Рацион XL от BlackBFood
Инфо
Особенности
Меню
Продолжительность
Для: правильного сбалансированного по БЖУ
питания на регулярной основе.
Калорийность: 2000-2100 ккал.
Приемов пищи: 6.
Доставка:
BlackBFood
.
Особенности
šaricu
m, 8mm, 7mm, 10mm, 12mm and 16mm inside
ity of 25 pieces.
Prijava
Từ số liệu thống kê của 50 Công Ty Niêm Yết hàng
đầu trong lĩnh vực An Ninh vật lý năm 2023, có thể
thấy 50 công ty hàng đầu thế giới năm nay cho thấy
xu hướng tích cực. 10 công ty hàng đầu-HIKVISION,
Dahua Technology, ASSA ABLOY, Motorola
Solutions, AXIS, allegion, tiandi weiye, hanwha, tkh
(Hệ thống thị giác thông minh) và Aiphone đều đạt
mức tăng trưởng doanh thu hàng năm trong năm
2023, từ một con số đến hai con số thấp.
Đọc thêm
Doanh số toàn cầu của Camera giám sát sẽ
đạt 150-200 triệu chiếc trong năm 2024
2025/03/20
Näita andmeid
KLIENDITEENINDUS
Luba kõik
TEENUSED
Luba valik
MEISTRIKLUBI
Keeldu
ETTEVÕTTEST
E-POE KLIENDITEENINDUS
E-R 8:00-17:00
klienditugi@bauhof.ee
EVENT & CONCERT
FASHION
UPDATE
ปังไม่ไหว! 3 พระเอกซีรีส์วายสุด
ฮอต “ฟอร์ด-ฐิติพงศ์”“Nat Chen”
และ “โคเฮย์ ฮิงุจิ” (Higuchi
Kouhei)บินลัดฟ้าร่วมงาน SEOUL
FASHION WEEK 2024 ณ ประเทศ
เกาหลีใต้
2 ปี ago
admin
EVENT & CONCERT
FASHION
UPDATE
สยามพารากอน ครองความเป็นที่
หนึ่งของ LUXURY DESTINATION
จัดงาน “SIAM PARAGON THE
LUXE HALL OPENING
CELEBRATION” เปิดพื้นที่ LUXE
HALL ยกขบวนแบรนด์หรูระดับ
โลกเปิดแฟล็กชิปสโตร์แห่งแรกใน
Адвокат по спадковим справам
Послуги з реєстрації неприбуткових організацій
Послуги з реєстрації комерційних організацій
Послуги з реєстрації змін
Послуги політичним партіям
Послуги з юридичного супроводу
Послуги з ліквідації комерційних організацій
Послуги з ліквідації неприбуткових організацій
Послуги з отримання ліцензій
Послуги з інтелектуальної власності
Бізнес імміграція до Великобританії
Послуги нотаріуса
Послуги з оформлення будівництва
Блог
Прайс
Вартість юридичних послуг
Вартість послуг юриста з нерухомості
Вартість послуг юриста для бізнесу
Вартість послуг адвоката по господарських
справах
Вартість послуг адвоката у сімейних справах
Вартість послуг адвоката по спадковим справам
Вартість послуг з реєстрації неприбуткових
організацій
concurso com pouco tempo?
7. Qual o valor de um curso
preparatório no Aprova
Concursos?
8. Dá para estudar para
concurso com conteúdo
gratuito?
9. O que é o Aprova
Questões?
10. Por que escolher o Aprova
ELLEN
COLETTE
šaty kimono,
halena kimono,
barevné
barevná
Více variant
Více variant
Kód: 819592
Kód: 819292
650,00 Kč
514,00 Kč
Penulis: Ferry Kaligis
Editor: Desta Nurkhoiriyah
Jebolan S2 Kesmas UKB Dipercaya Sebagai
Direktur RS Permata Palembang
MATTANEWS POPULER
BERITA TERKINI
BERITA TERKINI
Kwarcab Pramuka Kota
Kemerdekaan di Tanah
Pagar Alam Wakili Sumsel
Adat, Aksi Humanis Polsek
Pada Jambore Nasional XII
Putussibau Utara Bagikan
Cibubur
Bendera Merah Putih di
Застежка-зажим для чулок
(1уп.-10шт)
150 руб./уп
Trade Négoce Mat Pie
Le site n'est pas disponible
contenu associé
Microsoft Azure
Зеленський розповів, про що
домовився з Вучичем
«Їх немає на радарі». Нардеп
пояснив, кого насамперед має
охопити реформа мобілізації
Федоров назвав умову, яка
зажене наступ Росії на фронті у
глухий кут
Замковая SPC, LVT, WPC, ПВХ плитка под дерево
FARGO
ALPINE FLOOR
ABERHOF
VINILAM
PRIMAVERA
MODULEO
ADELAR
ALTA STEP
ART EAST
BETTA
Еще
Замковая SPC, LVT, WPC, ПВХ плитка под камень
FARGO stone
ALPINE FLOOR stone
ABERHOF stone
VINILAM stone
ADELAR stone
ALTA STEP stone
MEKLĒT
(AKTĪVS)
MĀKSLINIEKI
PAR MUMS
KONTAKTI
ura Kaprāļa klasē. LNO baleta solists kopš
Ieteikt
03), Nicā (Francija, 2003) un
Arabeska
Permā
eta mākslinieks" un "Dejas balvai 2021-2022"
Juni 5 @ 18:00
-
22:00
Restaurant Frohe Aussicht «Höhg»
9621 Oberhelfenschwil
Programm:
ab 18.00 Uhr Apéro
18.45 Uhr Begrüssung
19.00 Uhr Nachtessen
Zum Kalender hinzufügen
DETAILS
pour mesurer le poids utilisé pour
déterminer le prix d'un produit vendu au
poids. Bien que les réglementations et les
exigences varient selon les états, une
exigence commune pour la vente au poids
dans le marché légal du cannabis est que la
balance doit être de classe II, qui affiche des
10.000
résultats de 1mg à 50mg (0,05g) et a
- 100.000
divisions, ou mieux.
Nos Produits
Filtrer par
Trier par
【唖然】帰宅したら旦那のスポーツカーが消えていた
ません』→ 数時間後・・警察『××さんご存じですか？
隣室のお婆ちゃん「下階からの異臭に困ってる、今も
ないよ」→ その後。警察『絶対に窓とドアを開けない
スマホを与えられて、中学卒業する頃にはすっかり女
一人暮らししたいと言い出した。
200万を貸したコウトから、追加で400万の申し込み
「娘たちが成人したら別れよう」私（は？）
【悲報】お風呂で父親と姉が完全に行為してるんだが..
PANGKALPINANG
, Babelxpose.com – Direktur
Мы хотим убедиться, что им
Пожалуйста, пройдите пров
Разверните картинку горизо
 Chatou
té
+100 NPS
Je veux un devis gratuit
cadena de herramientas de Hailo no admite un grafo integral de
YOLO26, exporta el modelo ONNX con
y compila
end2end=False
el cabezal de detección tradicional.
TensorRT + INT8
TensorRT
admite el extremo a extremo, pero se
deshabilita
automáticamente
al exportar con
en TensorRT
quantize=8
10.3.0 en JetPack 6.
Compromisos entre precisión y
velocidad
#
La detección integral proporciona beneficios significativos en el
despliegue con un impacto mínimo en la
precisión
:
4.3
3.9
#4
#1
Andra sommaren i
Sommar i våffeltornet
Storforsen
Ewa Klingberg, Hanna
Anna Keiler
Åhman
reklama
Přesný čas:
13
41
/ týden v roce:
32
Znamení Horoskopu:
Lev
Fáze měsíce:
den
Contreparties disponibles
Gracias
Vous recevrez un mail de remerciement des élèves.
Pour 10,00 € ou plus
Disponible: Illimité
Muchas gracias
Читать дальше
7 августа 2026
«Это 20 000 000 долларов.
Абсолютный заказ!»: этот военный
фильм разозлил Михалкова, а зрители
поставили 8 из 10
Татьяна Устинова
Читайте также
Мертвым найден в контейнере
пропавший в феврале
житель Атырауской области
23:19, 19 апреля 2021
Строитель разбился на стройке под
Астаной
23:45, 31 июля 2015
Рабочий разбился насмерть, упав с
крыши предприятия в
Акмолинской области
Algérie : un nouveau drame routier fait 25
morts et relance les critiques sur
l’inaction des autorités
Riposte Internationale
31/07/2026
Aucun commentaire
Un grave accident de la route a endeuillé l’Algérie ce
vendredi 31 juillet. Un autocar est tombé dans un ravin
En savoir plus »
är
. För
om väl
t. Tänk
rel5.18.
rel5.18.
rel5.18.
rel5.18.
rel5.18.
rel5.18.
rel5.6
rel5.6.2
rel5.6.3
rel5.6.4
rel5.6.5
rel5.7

########################################

● **INSTRUCTIONS TO FOLLOW**: If a line in the records above has the word "спадковим", copy it.

● **ANSWER FOR THE TASK**:
Адвокат по спадковим справам
Вартість послуг адвоката по спадковим справам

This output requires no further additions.